There’s a message for us in that as well. It serves as a reminder that Jesus was fully divine, and he was not only divine. He was also fully human. His feet were real. They bore real weight. They made indentations. And as real as that incomprehensible mystery of his majesty is the reality that he was born into this world like we were, from a human mother. This is the Jesus who maybe gets a little disagreeable with his mother on occasion, but who makes sure she is cared for in the end. This is the Jesus who is hungry after 40 days wandering in the wild away from home. This is the Jesus who sits at table with prostitutes and tax collectors, who weeps when his friend dies, who becomes so furious that he turns over tables in the Temple. This Jesus’ impression is all over us – calling us to good news for the poor, to bring freedom to the oppressed. His human life bears weight in this world, leaves a mark, an indentation, on us.

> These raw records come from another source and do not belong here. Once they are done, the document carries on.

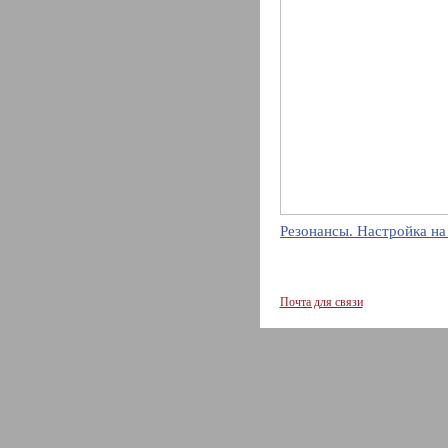
Резонансы. Настройка на
Почта для связи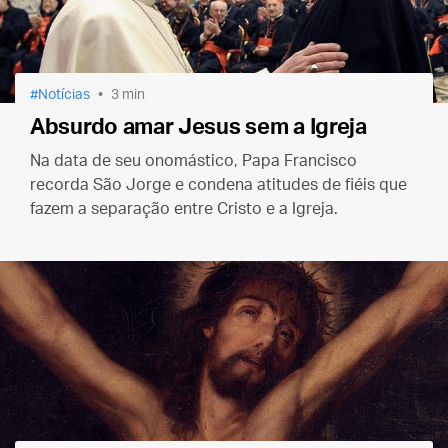
Notícias
3 min
Absurdo amar Jesus sem a Igreja
Na data de seu onomástico, Papa Francisco
recorda São Jorge e condena atitudes de fiéis que
fazem a separação entre Cristo e a Igreja.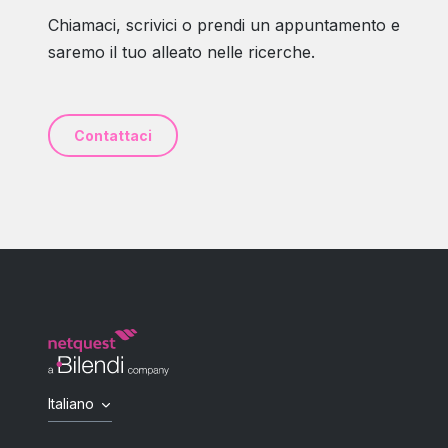
Chiamaci, scrivici o prendi un appuntamento e
saremo il tuo alleato nelle ricerche.
Contattaci
Italiano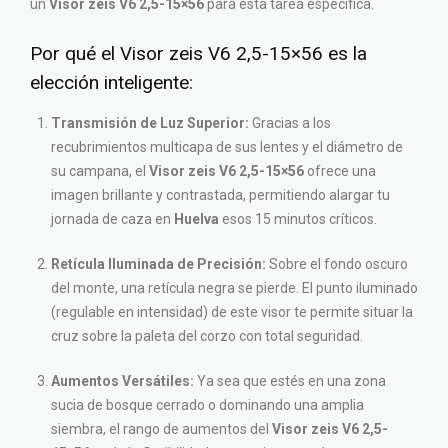
un
Visor zeis V6 2,5-15×56
para esta tarea específica.
Por qué el Visor zeis V6 2,5-15×56 es la
elección inteligente:
Transmisión de Luz Superior:
Gracias a los
recubrimientos multicapa de sus lentes y el diámetro de
su campana, el
Visor zeis V6 2,5-15×56
ofrece una
imagen brillante y contrastada, permitiendo alargar tu
jornada de caza en
Huelva
esos 15 minutos críticos.
Retícula Iluminada de Precisión:
Sobre el fondo oscuro
del monte, una retícula negra se pierde. El punto iluminado
(regulable en intensidad) de este visor te permite situar la
cruz sobre la paleta del corzo con total seguridad.
Aumentos Versátiles:
Ya sea que estés en una zona
sucia de bosque cerrado o dominando una amplia
siembra, el rango de aumentos del
Visor zeis V6 2,5-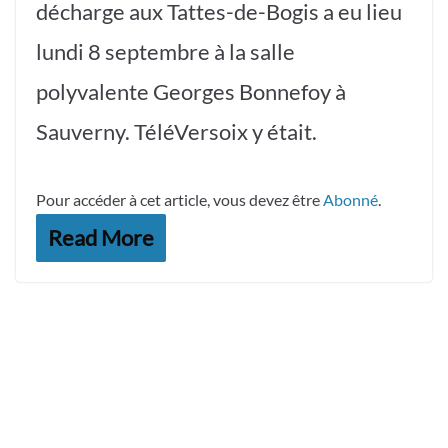
décharge aux Tattes-de-Bogis a eu lieu
lundi 8 septembre à la salle
polyvalente Georges Bonnefoy à
Sauverny. TéléVersoix y était.
Pour accéder à cet article, vous devez être
Abonné
.
Read More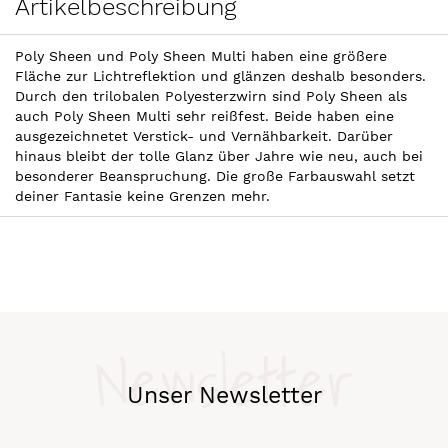
Artikelbeschreibung
Poly Sheen und Poly Sheen Multi haben eine größere
Fläche zur Lichtreflektion und glänzen deshalb besonders.
Durch den trilobalen Polyesterzwirn sind Poly Sheen als
auch Poly Sheen Multi sehr reißfest. Beide haben eine
ausgezeichnetet Verstick- und Vernähbarkeit. Darüber
hinaus bleibt der tolle Glanz über Jahre wie neu, auch bei
besonderer Beanspruchung. Die große Farbauswahl setzt
deiner Fantasie keine Grenzen mehr.
Newsletter
Unser Newsletter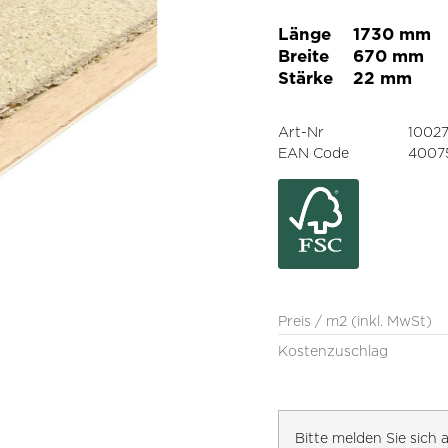
Länge
1730 mm
Breite
670 mm
Stärke
22 mm
Art-Nr
1002
EAN Code
4007
Preis / m2 (inkl. MwSt)
Kostenzuschlag
Bitte melden Sie sic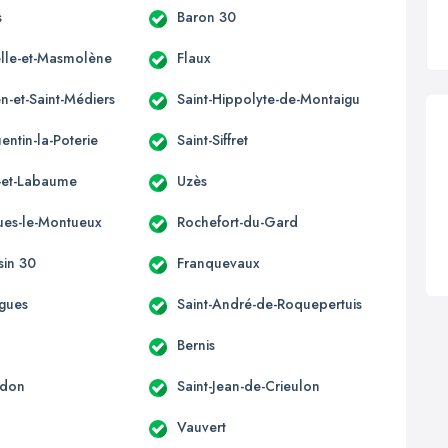
s
Baron 30
lle-et-Masmolène
Flaux
n-et-Saint-Médiers
Saint-Hippolyte-de-Montaigu
entin-la-Poterie
Saint-Siffret
s-et-Labaume
Uzès
ues-le-Montueux
Rochefort-du-Gard
sin 30
Franquevaux
gues
Saint-André-de-Roquepertuis
Bernis
edon
Saint-Jean-de-Crieulon
Vauvert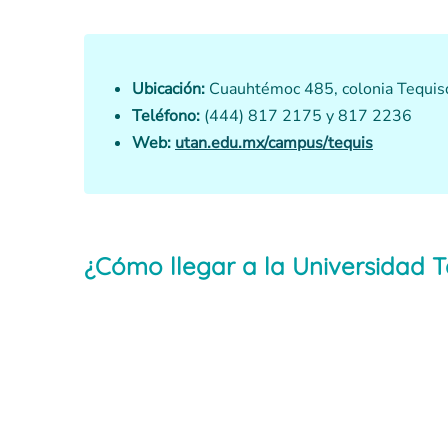
Ubicación:
Cuauhtémoc 485, colonia Tequisq
Teléfono:
(444) 817 2175 y 817 2236
Web:
utan.edu.mx/campus/tequis
¿Cómo llegar a la Universidad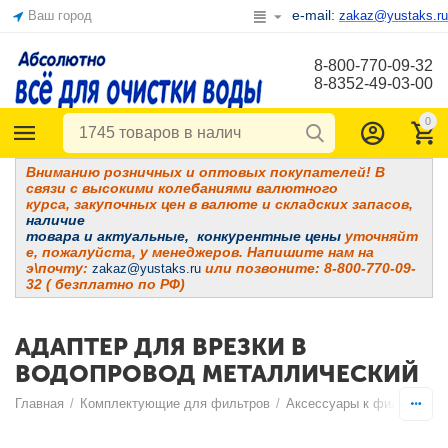
e-mail:
Ваш город
zakaz@yustaks.ru
8-800-770-09-32
8-8352-49-03-00
0
Вниманию розничных и оптовых покупателей! В
связи с высокими колебаниями валютного
курса, закупочных цен в валюте и складских запасов,
наличие
товара и
актуальные, конкурентные цены
уточняйт
е, пожалуйста, у менеджеров. Напишите нам на
э\почту:
или позвоните: 8-800-770-09-
zakaz@yustaks.ru
32 ( безплатно по РФ)
АДАПТЕР ДЛЯ ВРЕЗКИ В
ВОДОПРОВОД МЕТАЛЛИЧЕСКИЙ
Главная
/
Комплектующие для фильтров
/
Аксессуары к фильтрам
/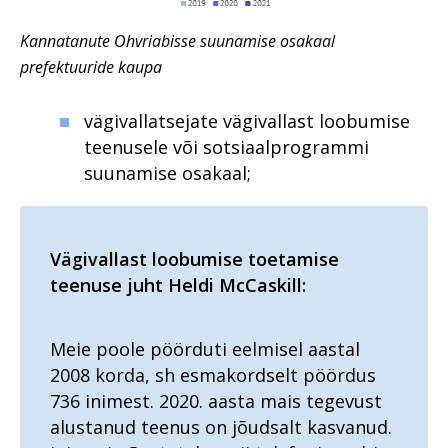
leidma kontakti oma
Rahvusvaheline
Põhja ringkonnaprokuratuur
kogukonnaga
Vahistamine ja
Riigivastased süüteod
koolituskoostöö
aastal 2021
Kannatanute Ohvriabisse suunamise osakaal
konfiskeerimine
Põhja ringkonnaprokuratuur
prokuratuuris
Organiseeritud kuritegevus
prefektuuride kaupa
Rahvusvaheline koostöö
Lääne ringkonnaprokuratuur
Raske
küberkuritegude uurimisel
Küberkuritegevus
korruptsioonikuritegevus
vägivallatsejate vägivallast loobumise
Lõuna ringkonnaprokuratuur
Rahvusvahelise
teenusele või sotsiaalprogrammi
Riigi peaprokurörilt
küberkuritegevuse
Viru ringkonnaprokuratuur
tõkestamise väljakutsetest
suunamise osakaal;
Riigihangetega seotud
tõendite kogumisel
Süüdistusosakond 1
korruptsioonist
meditsiinisektoris
Raske
Süüdistusosakond 2
korruptsioonikuritegevus
Riigivastased süüteod
Vägivallast loobumise toetamise
Järelevalveosakond
Riigivastased süüteod
teenuse juht Heldi McCaskill:
Süüdistusosakond aastal
Haldusosakond
2022
Suur samm edasi
investeerimiskelmuste
Südametunnistuse poolel
Suure kahjuga
Meie poole pöörduti eelmisel aastal
pandeemia peatamiseks
väärtustatakse kogemust
majanduskuritegevus
2008 korda, sh esmakordselt pöördus
Suure kahjuga
Erikonsultandi eripalgeline töö
736 inimest. 2020. aasta mais tegevust
Tervislikel põhjustel
majanduskuritegevus
menetlusest vabastamine –
alustanud teenus on jõudsalt kasvanud.
Rahvusvaheline koostöö
puutumatud
Süüdistusosakond aastal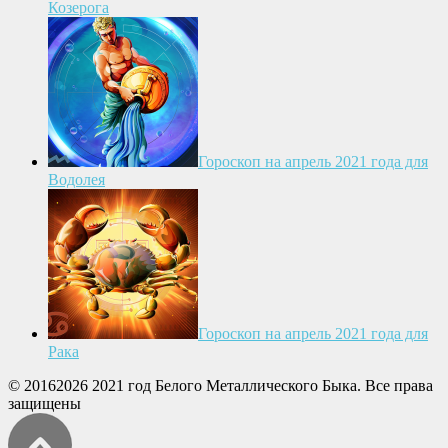
Козерога
Гороскоп на апрель 2021 года для
Водолея
Гороскоп на апрель 2021 года для
Рака
© 20162026 2021 год Белого Металлического Быка. Все права
защищены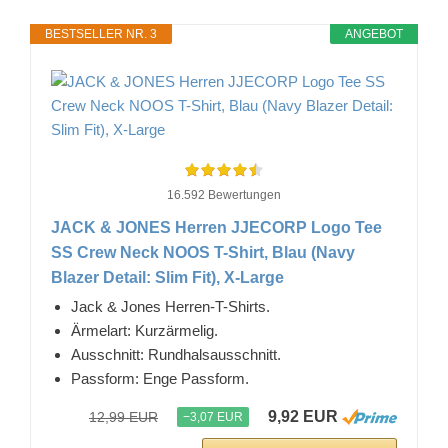
BESTSELLER NR. 3
ANGEBOT
16.592 Bewertungen
JACK & JONES Herren JJECORP Logo Tee
SS Crew Neck NOOS T-Shirt, Blau (Navy
Blazer Detail: Slim Fit), X-Large
Jack & Jones Herren-T-Shirts.
Ärmelart: Kurzärmelig.
Ausschnitt: Rundhalsausschnitt.
Passform: Enge Passform.
9,92 EUR
12,99 EUR
−3,07 EUR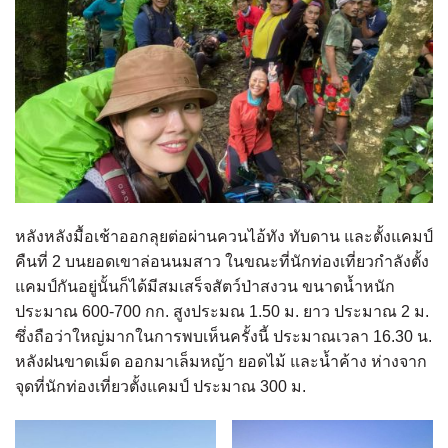
หลังหลังมื้อเช้าออกลุยต่อผ่านควนไอ้ทัง ทับดาน และตั้งแคมป์
คืนที่ 2 บนยอดเขาล่อนนมสาว ในขณะที่นักท่องเที่ยวกำลังตั้ง
แคมป์กันอยู่นั้นก็ได้มีสมเสร็จสัตว์ป่าสงวน ขนาดน้ำหนัก
ประมาณ 600-700 กก. สูงประมณ 1.50 ม. ยาว ประมาณ 2 ม.
ซึ่งถือว่าใหญ่มากในการพบเห็นครั้งนี้ ประมาณเวลา 16.30 น.
หลังฝนขาดเม็ด ออกมาเล็มหญ้า ยอดไม้ และน้ำค้าง ห่างจาก
จุดที่นักท่องเที่ยวตั้งแคมป์ ประมาณ 300 ม.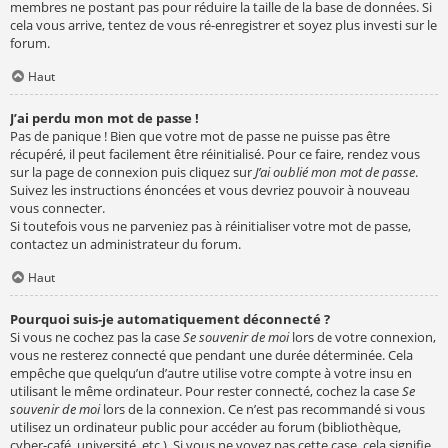
membres ne postant pas pour réduire la taille de la base de données. Si
cela vous arrive, tentez de vous ré-enregistrer et soyez plus investi sur le
forum.
Haut
J’ai perdu mon mot de passe !
Pas de panique ! Bien que votre mot de passe ne puisse pas être
récupéré, il peut facilement être réinitialisé. Pour ce faire, rendez vous
sur la page de connexion puis cliquez sur
J’ai oublié mon mot de passe
.
Suivez les instructions énoncées et vous devriez pouvoir à nouveau
vous connecter.
Si toutefois vous ne parveniez pas à réinitialiser votre mot de passe,
contactez un administrateur du forum.
Haut
Pourquoi suis-je automatiquement déconnecté ?
Si vous ne cochez pas la case
Se souvenir de moi
lors de votre connexion,
vous ne resterez connecté que pendant une durée déterminée. Cela
empêche que quelqu’un d’autre utilise votre compte à votre insu en
utilisant le même ordinateur. Pour rester connecté, cochez la case
Se
souvenir de moi
lors de la connexion. Ce n’est pas recommandé si vous
utilisez un ordinateur public pour accéder au forum (bibliothèque,
cyber-café, université, etc.). Si vous ne voyez pas cette case, cela signifie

This story is about goodbye, for a time. Jesus is leaving them, and the disciples don’t quite know what comes next. It is a moment of departure and promise and trust, some of which we may not fully understand, other aspects as matter of fact as an extra place at the table to share a meal, a simple, practical kindness done without sentimentality. And it may not be for us to know what comes next, or when things will be as they should. Still: we are inheritors of mystery and promise, called to bear the mark of his impression on our lives.
We are witnesses, finally. We are witnesses to the intersections of human and divine, even when they’re fleeting, even when they seem to be passing away into a cloud.
We are witnesses. We are. We are witnesses…here, and to the ends of the earth.